• **Work to be completed**
With all pictures excluded, restate the records that follow exactly as written.

Excerpts from a dataset:
--
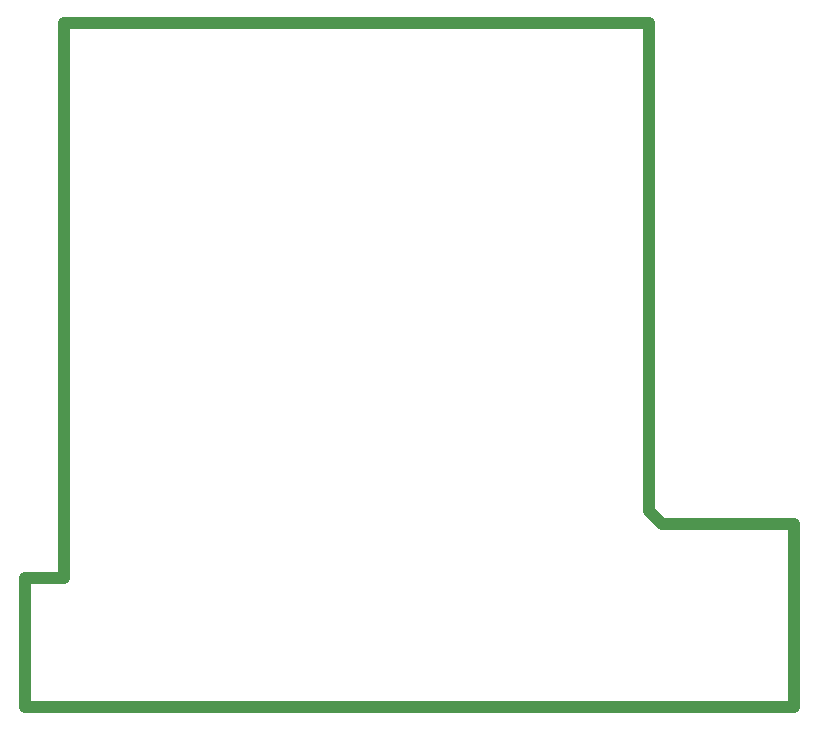
<source format=gko>
%FSLAX25Y25*%
%MOIN*%
G70*
G01*
G75*
G04 Layer_Color=16711935*
%ADD10R,0.03937X0.03937*%
%ADD11O,0.02362X0.08661*%
%ADD12R,0.02559X0.04331*%
%ADD13R,0.03937X0.03543*%
%ADD14R,0.03543X0.03937*%
%ADD15R,0.05118X0.07087*%
%ADD16R,0.03937X0.04331*%
%ADD17R,0.03937X0.03937*%
%ADD18R,0.04331X0.02559*%
%ADD19O,0.01378X0.06693*%
%ADD20O,0.06693X0.01772*%
%ADD21R,0.09449X0.03937*%
%ADD22R,0.09449X0.12992*%
%ADD23C,0.03000*%
%ADD24C,0.00700*%
%ADD25C,0.01969*%
%ADD26C,0.05000*%
%ADD27C,0.00800*%
%ADD28C,0.04000*%
%ADD29C,0.02000*%
%ADD30C,0.00787*%
%ADD31C,0.01500*%
%ADD32C,0.01000*%
%ADD33C,0.02500*%
%ADD34C,0.01969*%
%ADD35R,0.05906X0.05906*%
%ADD36C,0.05906*%
%ADD37C,0.07874*%
%ADD38C,0.03000*%
%ADD39R,0.01181X0.04331*%
%ADD40R,0.02756X0.05906*%
%ADD41R,0.06299X0.12205*%
%ADD42C,0.00984*%
%ADD43C,0.02362*%
%ADD44C,0.00500*%
%ADD45R,0.00600X0.00200*%
%ADD46R,0.01000X0.00200*%
%ADD47R,0.01600X0.00200*%
%ADD48R,0.01400X0.00200*%
%ADD49R,0.02000X0.00200*%
%ADD50R,0.02600X0.00200*%
%ADD51R,0.02400X0.00200*%
%ADD52R,0.03000X0.00200*%
%ADD53R,0.03400X0.00200*%
%ADD54R,0.00400X0.00200*%
%ADD55R,0.04000X0.00200*%
%ADD56R,0.04400X0.00200*%
%ADD57R,0.06800X0.00200*%
%ADD58R,0.06600X0.00200*%
%ADD59R,0.07000X0.00200*%
%ADD60R,0.07200X0.00200*%
%ADD61R,0.07600X0.00200*%
%ADD62R,0.07400X0.00200*%
%ADD63R,0.08000X0.00200*%
%ADD64R,0.07800X0.00200*%
%ADD65R,0.08400X0.00200*%
%ADD66R,0.09200X0.00200*%
%ADD67R,0.10200X0.00200*%
%ADD68R,0.10000X0.00200*%
%ADD69R,0.09800X0.00200*%
%ADD70R,0.10400X0.00200*%
%ADD71R,0.09000X0.00200*%
%ADD72R,0.19000X0.00200*%
%ADD73R,0.18600X0.00200*%
%ADD74R,0.18200X0.00200*%
%ADD75R,0.18400X0.00200*%
%ADD76R,0.19200X0.00200*%
%ADD77R,0.19400X0.00200*%
%ADD78R,0.19800X0.00200*%
%ADD79R,0.20000X0.00200*%
%ADD80R,0.20200X0.00200*%
%ADD81R,0.20600X0.00200*%
%ADD82R,0.21000X0.00200*%
%ADD83R,0.21400X0.00200*%
%ADD84R,0.21800X0.00200*%
%ADD85R,0.22200X0.00200*%
%ADD86R,0.04800X0.00200*%
%ADD87R,0.08600X0.00200*%
%ADD88R,0.03800X0.00200*%
%ADD89R,0.05800X0.00200*%
%ADD90R,0.02800X0.00200*%
%ADD91R,0.05000X0.00200*%
%ADD92R,0.01800X0.00200*%
%ADD93R,0.04600X0.00200*%
%ADD94R,0.04200X0.00200*%
%ADD95R,0.00800X0.00200*%
%ADD96R,0.05400X0.00200*%
%ADD97R,0.02200X0.00200*%
%ADD98R,0.06400X0.00200*%
%ADD99R,0.03600X0.00200*%
%ADD100R,0.01200X0.00200*%
%ADD101R,0.11800X0.00200*%
%ADD102R,0.11600X0.00200*%
%ADD103R,0.00200X0.00200*%
%ADD104C,0.00492*%
%ADD105C,0.00600*%
G04:AMPARAMS|DCode=106|XSize=78.74mil|YSize=78.74mil|CornerRadius=19.69mil|HoleSize=0mil|Usage=FLASHONLY|Rotation=0.000|XOffset=0mil|YOffset=0mil|HoleType=Round|Shape=RoundedRectangle|*
%AMROUNDEDRECTD106*
21,1,0.07874,0.03937,0,0,0.0*
21,1,0.03937,0.07874,0,0,0.0*
1,1,0.03937,0.01969,-0.01969*
1,1,0.03937,-0.01969,-0.01969*
1,1,0.03937,-0.01969,0.01969*
1,1,0.03937,0.01969,0.01969*
%
%ADD106ROUNDEDRECTD106*%
%ADD107R,0.04488X0.04488*%
%ADD108O,0.02913X0.09213*%
%ADD109R,0.03150X0.04921*%
%ADD110R,0.04488X0.04095*%
%ADD111R,0.04095X0.04488*%
%ADD112R,0.05669X0.07638*%
%ADD113R,0.04488X0.04882*%
%ADD114R,0.04488X0.04488*%
%ADD115R,0.04921X0.03150*%
%ADD116O,0.01929X0.07244*%
%ADD117O,0.07244X0.02323*%
%ADD118R,0.10000X0.04488*%
%ADD119R,0.10000X0.13543*%
%ADD120C,0.02520*%
%ADD121R,0.06457X0.06457*%
%ADD122C,0.06457*%
%ADD123C,0.19685*%
%ADD124C,0.03551*%
%ADD125R,0.00984X0.04134*%
%ADD126R,0.02559X0.05709*%
%ADD127R,0.06850X0.12756*%
%ADD128C,0.00709*%
%ADD129R,0.72835X0.22441*%
%ADD130C,0.00591*%
%ADD131C,0.03937*%
D131*
X533000Y363354D02*
X727882D01*
X520008Y135402D02*
Y178315D01*
X533000D01*
Y363354D01*
X727882Y200756D02*
Y363354D01*
X520008Y135402D02*
X776307D01*
Y196425D01*
X732213D02*
X776307D01*
X727882Y200756D02*
X732213Y196425D01*
M02*

</source>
--
• **Answer to the exercise**
<source format=gko>
%FSLAX25Y25*%
%MOIN*%
G70*
G01*
G75*
G04 Layer_Color=16711935*
%ADD10R,0.03937X0.03937*%
%ADD11O,0.02362X0.08661*%
%ADD12R,0.02559X0.04331*%
%ADD13R,0.03937X0.03543*%
%ADD14R,0.03543X0.03937*%
%ADD15R,0.05118X0.07087*%
%ADD16R,0.03937X0.04331*%
%ADD17R,0.03937X0.03937*%
%ADD18R,0.04331X0.02559*%
%ADD19O,0.01378X0.06693*%
%ADD20O,0.06693X0.01772*%
%ADD21R,0.09449X0.03937*%
%ADD22R,0.09449X0.12992*%
%ADD23C,0.03000*%
%ADD24C,0.00700*%
%ADD25C,0.01969*%
%ADD26C,0.05000*%
%ADD27C,0.00800*%
%ADD28C,0.04000*%
%ADD29C,0.02000*%
%ADD30C,0.00787*%
%ADD31C,0.01500*%
%ADD32C,0.01000*%
%ADD33C,0.02500*%
%ADD34C,0.01969*%
%ADD35R,0.05906X0.05906*%
%ADD36C,0.05906*%
%ADD37C,0.07874*%
%ADD38C,0.03000*%
%ADD39R,0.01181X0.04331*%
%ADD40R,0.02756X0.05906*%
%ADD41R,0.06299X0.12205*%
%ADD42C,0.00984*%
%ADD43C,0.02362*%
%ADD44C,0.00500*%
%ADD45R,0.00600X0.00200*%
%ADD46R,0.01000X0.00200*%
%ADD47R,0.01600X0.00200*%
%ADD48R,0.01400X0.00200*%
%ADD49R,0.02000X0.00200*%
%ADD50R,0.02600X0.00200*%
%ADD51R,0.02400X0.00200*%
%ADD52R,0.03000X0.00200*%
%ADD53R,0.03400X0.00200*%
%ADD54R,0.00400X0.00200*%
%ADD55R,0.04000X0.00200*%
%ADD56R,0.04400X0.00200*%
%ADD57R,0.06800X0.00200*%
%ADD58R,0.06600X0.00200*%
%ADD59R,0.07000X0.00200*%
%ADD60R,0.07200X0.00200*%
%ADD61R,0.07600X0.00200*%
%ADD62R,0.07400X0.00200*%
%ADD63R,0.08000X0.00200*%
%ADD64R,0.07800X0.00200*%
%ADD65R,0.08400X0.00200*%
%ADD66R,0.09200X0.00200*%
%ADD67R,0.10200X0.00200*%
%ADD68R,0.10000X0.00200*%
%ADD69R,0.09800X0.00200*%
%ADD70R,0.10400X0.00200*%
%ADD71R,0.09000X0.00200*%
%ADD72R,0.19000X0.00200*%
%ADD73R,0.18600X0.00200*%
%ADD74R,0.18200X0.00200*%
%ADD75R,0.18400X0.00200*%
%ADD76R,0.19200X0.00200*%
%ADD77R,0.19400X0.00200*%
%ADD78R,0.19800X0.00200*%
%ADD79R,0.20000X0.00200*%
%ADD80R,0.20200X0.00200*%
%ADD81R,0.20600X0.00200*%
%ADD82R,0.21000X0.00200*%
%ADD83R,0.21400X0.00200*%
%ADD84R,0.21800X0.00200*%
%ADD85R,0.22200X0.00200*%
%ADD86R,0.04800X0.00200*%
%ADD87R,0.08600X0.00200*%
%ADD88R,0.03800X0.00200*%
%ADD89R,0.05800X0.00200*%
%ADD90R,0.02800X0.00200*%
%ADD91R,0.05000X0.00200*%
%ADD92R,0.01800X0.00200*%
%ADD93R,0.04600X0.00200*%
%ADD94R,0.04200X0.00200*%
%ADD95R,0.00800X0.00200*%
%ADD96R,0.05400X0.00200*%
%ADD97R,0.02200X0.00200*%
%ADD98R,0.06400X0.00200*%
%ADD99R,0.03600X0.00200*%
%ADD100R,0.01200X0.00200*%
%ADD101R,0.11800X0.00200*%
%ADD102R,0.11600X0.00200*%
%ADD103R,0.00200X0.00200*%
%ADD104C,0.00492*%
%ADD105C,0.00600*%
G04:AMPARAMS|DCode=106|XSize=78.74mil|YSize=78.74mil|CornerRadius=19.69mil|HoleSize=0mil|Usage=FLASHONLY|Rotation=0.000|XOffset=0mil|YOffset=0mil|HoleType=Round|Shape=RoundedRectangle|*
%AMROUNDEDRECTD106*
21,1,0.07874,0.03937,0,0,0.0*
21,1,0.03937,0.07874,0,0,0.0*
1,1,0.03937,0.01969,-0.01969*
1,1,0.03937,-0.01969,-0.01969*
1,1,0.03937,-0.01969,0.01969*
1,1,0.03937,0.01969,0.01969*
%
%ADD106ROUNDEDRECTD106*%
%ADD107R,0.04488X0.04488*%
%ADD108O,0.02913X0.09213*%
%ADD109R,0.03150X0.04921*%
%ADD110R,0.04488X0.04095*%
%ADD111R,0.04095X0.04488*%
%ADD112R,0.05669X0.07638*%
%ADD113R,0.04488X0.04882*%
%ADD114R,0.04488X0.04488*%
%ADD115R,0.04921X0.03150*%
%ADD116O,0.01929X0.07244*%
%ADD117O,0.07244X0.02323*%
%ADD118R,0.10000X0.04488*%
%ADD119R,0.10000X0.13543*%
%ADD120C,0.02520*%
%ADD121R,0.06457X0.06457*%
%ADD122C,0.06457*%
%ADD123C,0.19685*%
%ADD124C,0.03551*%
%ADD125R,0.00984X0.04134*%
%ADD126R,0.02559X0.05709*%
%ADD127R,0.06850X0.12756*%
%ADD128C,0.00709*%
%ADD129R,0.72835X0.22441*%
%ADD130C,0.00591*%
%ADD131C,0.03937*%
D131*
X533000Y363354D02*
X727882D01*
X520008Y135402D02*
Y178315D01*
X533000D01*
Y363354D01*
X727882Y200756D02*
Y363354D01*
X520008Y135402D02*
X776307D01*
Y196425D01*
X732213D02*
X776307D01*
X727882Y200756D02*
X732213Y196425D01*
M02*

</source>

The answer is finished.